You can sterilise food, make it taste better and stay warm, says the inventor. But you can also burn people, torch their houses and reduce their crops to charcoal, replies the Stone Age prince.

Perhaps it would have been better to shiver for a few thousand years more, rather than step into the unknown. After all, this is the "precautionary approach" recommended in the report that has so inspired Charles; squander future opportunities rather than accept the responsibilities that come with the application of science.

There is nothing intrinsically good or bad about nanotechnology, just what we do with it. In the short term, beneficial uses range from tougher (nanostructured) materials to faster microchips. Wild-eyed enthusiasts also dream of nanobots that attack cancer cells in the body, and factories smaller than the head of a pin.

There will also be bad applications. Equally wild-eyed nano-Luddites agonise over military nanobots that can take over a body. And there are fears about technology getting out of hand (a self-replicating swarm of nanobots converts everything to grey goo in Michael Crichton's book Prey.)

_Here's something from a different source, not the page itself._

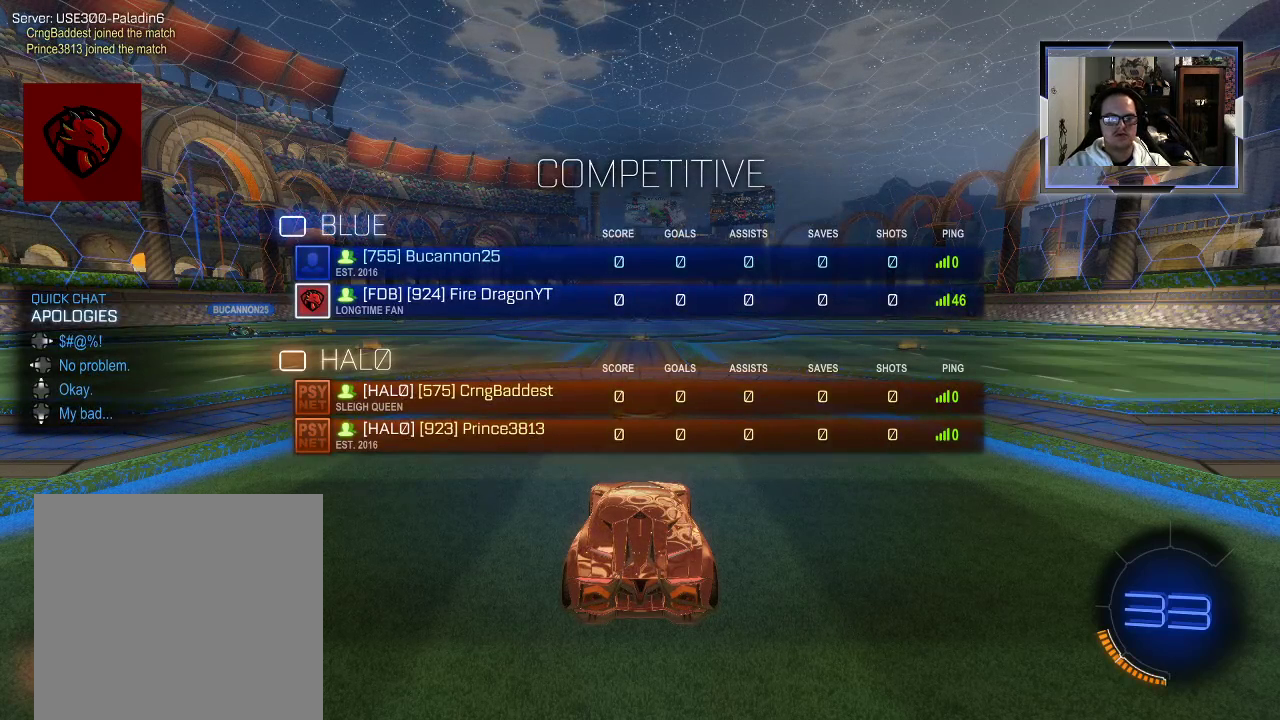
{"buttons": ["DPAD_DOWN"], "left_stick": "center", "right_stick": "center", "events": []}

The only grey goo that really worries me is the stuff between the Prince's ears. Just once, it would be nice to hear him acknowledge the achievements of science, rather than knock it (he was nowhere to be seen during last week's DNA celebrations).

Yet again, Charles seems inspired by the opportunism of the Green movement, which has identified nanotechnology as its new milch cow.

We have to ignore the nanohype, both pessimistic and optimistic, and weigh the benefits of each nanotechnology against the risks. That's all. Nothing new there. Nothing new about the technology, either.

Hundreds of years ago, there were nanotechnologists who shuffled atoms around. They were called alchemists. Today, their (perfected) art is known as chemistry.